(Material to process)
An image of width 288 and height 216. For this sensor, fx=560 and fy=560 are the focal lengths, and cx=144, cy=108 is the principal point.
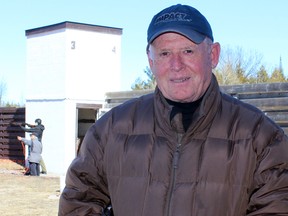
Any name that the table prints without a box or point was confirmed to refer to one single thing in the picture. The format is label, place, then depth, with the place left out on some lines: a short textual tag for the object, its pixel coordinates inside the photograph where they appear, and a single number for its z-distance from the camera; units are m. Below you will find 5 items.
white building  16.59
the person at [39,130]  17.03
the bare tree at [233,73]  36.30
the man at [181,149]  2.18
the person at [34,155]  16.23
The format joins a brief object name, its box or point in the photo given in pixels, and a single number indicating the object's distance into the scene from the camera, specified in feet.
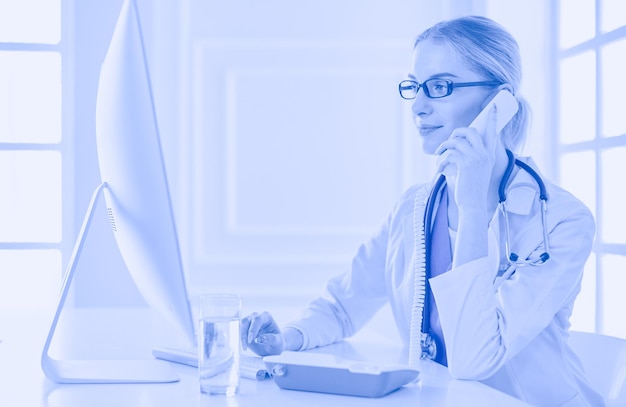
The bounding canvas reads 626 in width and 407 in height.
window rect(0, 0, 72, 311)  9.79
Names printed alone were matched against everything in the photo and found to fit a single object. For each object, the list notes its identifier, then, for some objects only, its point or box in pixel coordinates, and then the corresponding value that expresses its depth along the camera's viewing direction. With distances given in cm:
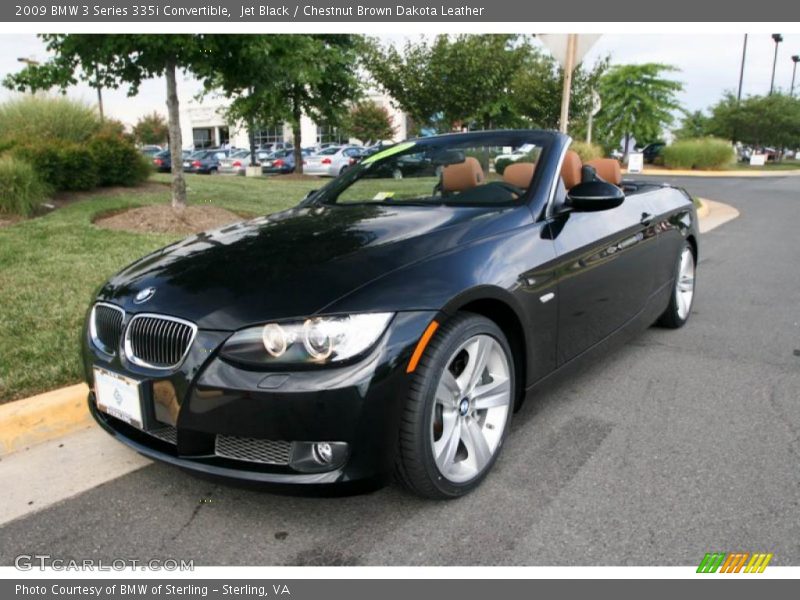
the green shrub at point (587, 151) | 2041
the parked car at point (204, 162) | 3362
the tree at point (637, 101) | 3700
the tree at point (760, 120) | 4112
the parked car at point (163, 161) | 3344
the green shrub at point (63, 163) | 1036
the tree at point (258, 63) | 816
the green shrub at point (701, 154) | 3334
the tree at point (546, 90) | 2570
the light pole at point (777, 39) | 4546
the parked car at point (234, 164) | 3322
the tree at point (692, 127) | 5167
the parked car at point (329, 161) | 2736
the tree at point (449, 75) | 2130
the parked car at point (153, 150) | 3785
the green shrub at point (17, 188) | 898
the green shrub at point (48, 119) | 1208
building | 5941
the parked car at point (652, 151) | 3723
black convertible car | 229
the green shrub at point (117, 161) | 1155
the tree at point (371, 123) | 4309
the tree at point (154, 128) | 6084
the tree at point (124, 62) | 788
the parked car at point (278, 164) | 2992
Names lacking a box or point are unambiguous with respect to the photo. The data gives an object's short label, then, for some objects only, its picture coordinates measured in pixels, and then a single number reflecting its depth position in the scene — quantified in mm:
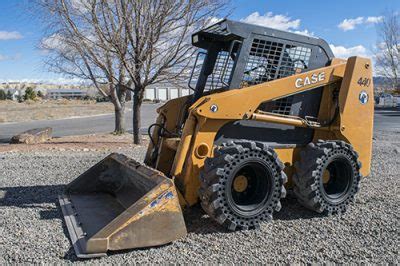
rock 13844
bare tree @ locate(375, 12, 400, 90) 42406
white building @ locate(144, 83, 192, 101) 75275
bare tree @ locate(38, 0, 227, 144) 11148
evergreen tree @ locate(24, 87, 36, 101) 67812
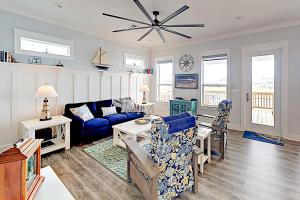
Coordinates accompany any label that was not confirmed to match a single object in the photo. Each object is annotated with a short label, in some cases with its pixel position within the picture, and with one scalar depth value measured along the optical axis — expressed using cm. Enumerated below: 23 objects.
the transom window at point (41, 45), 332
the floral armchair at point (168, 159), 156
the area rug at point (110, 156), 249
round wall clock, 545
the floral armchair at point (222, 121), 278
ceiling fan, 278
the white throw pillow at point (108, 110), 430
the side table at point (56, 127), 286
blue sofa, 345
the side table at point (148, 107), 510
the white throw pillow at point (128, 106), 471
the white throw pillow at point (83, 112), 362
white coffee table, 296
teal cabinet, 503
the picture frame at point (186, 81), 538
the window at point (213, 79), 487
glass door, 402
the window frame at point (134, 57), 560
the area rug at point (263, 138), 359
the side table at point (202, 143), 242
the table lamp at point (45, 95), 303
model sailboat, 458
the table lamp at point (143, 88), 551
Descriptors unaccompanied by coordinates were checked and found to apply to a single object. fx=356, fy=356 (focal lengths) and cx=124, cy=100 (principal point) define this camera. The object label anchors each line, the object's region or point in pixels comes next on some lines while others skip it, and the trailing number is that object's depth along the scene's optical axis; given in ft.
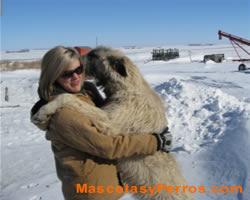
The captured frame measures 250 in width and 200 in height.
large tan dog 7.89
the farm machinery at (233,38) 81.97
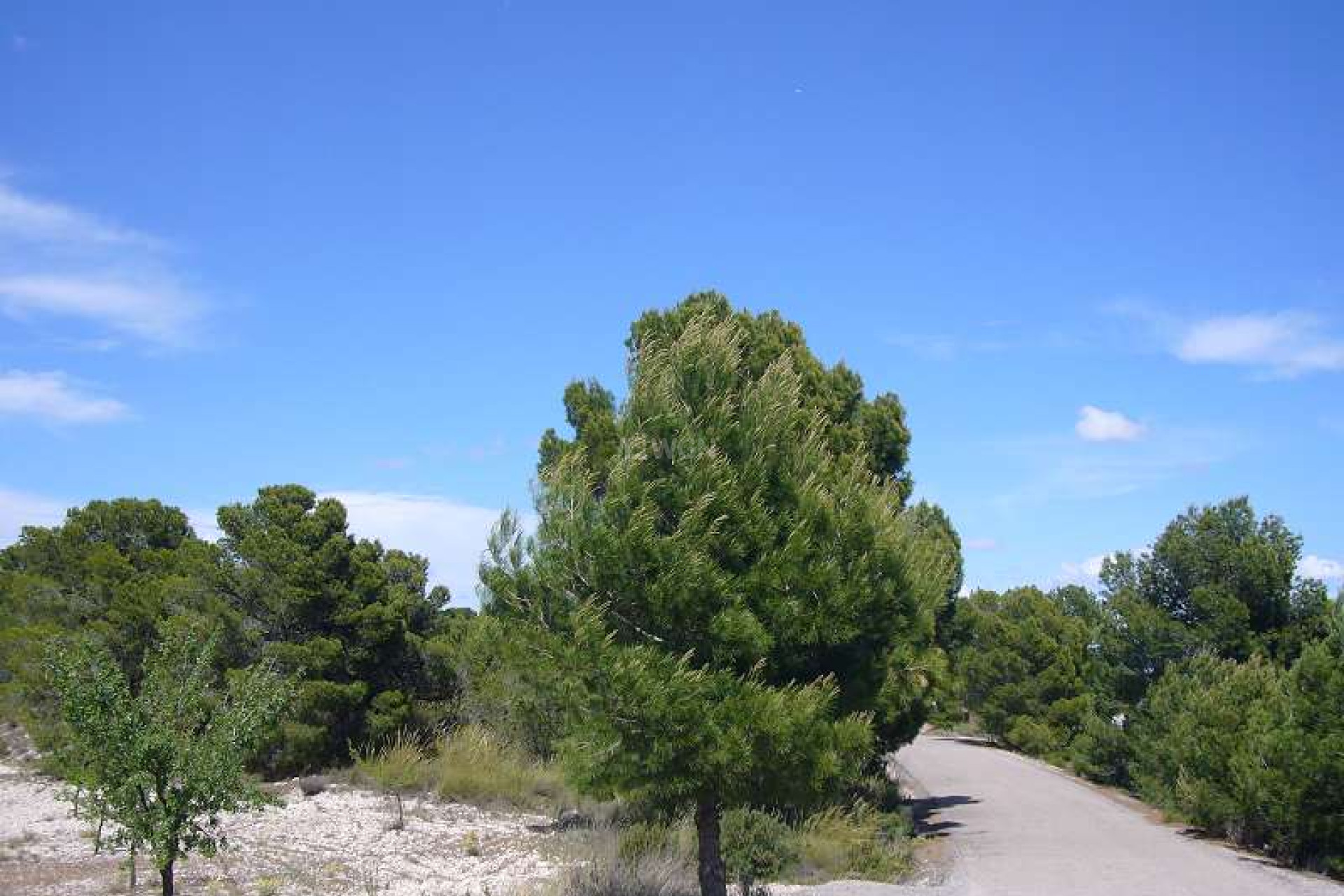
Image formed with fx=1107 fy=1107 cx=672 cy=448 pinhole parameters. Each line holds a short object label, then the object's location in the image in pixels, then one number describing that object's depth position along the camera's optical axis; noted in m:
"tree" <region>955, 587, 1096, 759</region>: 44.47
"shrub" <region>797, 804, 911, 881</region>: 18.03
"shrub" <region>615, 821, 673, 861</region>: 15.85
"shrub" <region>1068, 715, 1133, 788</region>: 33.91
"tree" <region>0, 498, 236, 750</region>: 29.31
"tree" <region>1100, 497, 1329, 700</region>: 28.00
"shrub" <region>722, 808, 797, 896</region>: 16.66
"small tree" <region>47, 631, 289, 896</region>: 11.02
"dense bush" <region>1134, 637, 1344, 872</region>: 18.53
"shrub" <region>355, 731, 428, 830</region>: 23.89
(End Material to process)
* [What needs to be done]:
Pictures stay out; the records above are otherwise reproduced exactly.

* [Written answer]:
An image of width 288 and height 216. For this sensor, fx=560 and fy=560 are the focal lengths, and cx=144, cy=108 is the principal point.
Any name that the table prints without a box or point was confirmed to refer to one single thing in the picture. The format is label, place, then depth, with the place left out on some lines: a short textual tag for the object, its pixel coordinates inside the photograph where they appear, and a single number for its z-distance from the camera; units are m. Below you will find 5 items.
white building  16.59
the person at [39,130]  17.03
the bare tree at [233,73]  36.30
the man at [181,149]  2.18
the person at [34,155]  16.23
The format joins a brief object name, its box or point in the photo given in pixels, and a single number indicating the object's distance into the scene from the camera, specified in feet.
The bounding canvas reads 626 in width and 407 in height.
window rect(0, 0, 72, 311)  9.79
Names printed alone were matched against everything in the photo and found to fit a single object. For each object, the list notes its identifier, then, for some objects only, its point or box in pixel coordinates, and then the corresponding value that expresses its depth along the camera's viewing direction. With distances given in cm:
the green shrub at point (587, 151) | 2041
the parked car at point (204, 162) | 3362
the tree at point (637, 101) | 3700
the tree at point (760, 120) | 4112
the parked car at point (163, 161) | 3344
the green shrub at point (63, 163) | 1036
the tree at point (258, 63) | 816
the green shrub at point (701, 154) | 3334
the tree at point (546, 90) | 2570
the light pole at point (777, 39) | 4546
the parked car at point (234, 164) | 3322
the tree at point (692, 127) | 5167
the parked car at point (329, 161) | 2736
the tree at point (449, 75) | 2130
the parked car at point (153, 150) | 3785
the green shrub at point (17, 188) | 898
the green shrub at point (48, 119) | 1208
building | 5941
the parked car at point (652, 151) | 3723
black convertible car | 229
the green shrub at point (117, 161) | 1155
the tree at point (371, 123) | 4309
the tree at point (154, 128) | 6084
the tree at point (124, 62) | 788
the parked car at point (278, 164) | 2992
Names lacking a box or point are unambiguous with respect to the photo. The data gives an object's short label, then, for some objects only, its picture coordinates measured in pixels, and then a single number reflecting its depth position in the scene — quantified in mm:
rock 13844
bare tree @ locate(375, 12, 400, 90) 42406
white building @ locate(144, 83, 192, 101) 75275
bare tree @ locate(38, 0, 227, 144) 11148
evergreen tree @ locate(24, 87, 36, 101) 67812
Coordinates accompany any label that was not confirmed to match a single object in the photo. Each object is annotated with a short label, in some cases with its pixel position within the picture, and with one scalar depth value measured along the optical axis — expressed using cm. Enumerated below: 23 objects.
the transom window at point (41, 45), 332
the floral armchair at point (168, 159), 156
the area rug at point (110, 156), 249
round wall clock, 545
the floral armchair at point (222, 121), 278
ceiling fan, 278
the white throw pillow at point (108, 110), 430
the side table at point (56, 127), 286
blue sofa, 345
the side table at point (148, 107), 510
the white throw pillow at point (128, 106), 471
the white throw pillow at point (83, 112), 362
white coffee table, 296
teal cabinet, 503
the picture frame at point (186, 81), 538
the window at point (213, 79), 487
glass door, 402
the window frame at point (134, 57), 560
the area rug at point (263, 138), 359
the side table at point (202, 143), 242
the table lamp at point (45, 95), 303
model sailboat, 458
the table lamp at point (143, 88), 551
Descriptors unaccompanied by coordinates were checked and found to apply to a single object. fx=356, fy=356 (focal lengths) and cx=124, cy=100 (principal point) define this camera. The object label anchors each line, the object's region or point in pixels comes next on some lines while others skip it, and the trailing number is that object's depth along the scene's optical axis; given in ft.
The captured frame measures 250 in width and 200 in height.
large tan dog 7.89
the farm machinery at (233,38) 81.97
Image formed with fx=1107 fy=1107 cx=672 cy=448 pinhole parameters. Each line holds a short object label, then the object's location in the image in pixels, then one number describing that object's depth position along the camera's optical axis; noted in m:
"tree" <region>955, 587, 1096, 759</region>: 44.47
"shrub" <region>797, 804, 911, 881</region>: 18.03
"shrub" <region>615, 821, 673, 861</region>: 15.85
"shrub" <region>1068, 715, 1133, 788</region>: 33.91
"tree" <region>0, 498, 236, 750</region>: 29.31
"tree" <region>1100, 497, 1329, 700</region>: 28.00
"shrub" <region>722, 808, 797, 896</region>: 16.66
"small tree" <region>47, 631, 289, 896</region>: 11.02
"dense bush" <region>1134, 637, 1344, 872</region>: 18.53
"shrub" <region>355, 731, 428, 830</region>: 23.89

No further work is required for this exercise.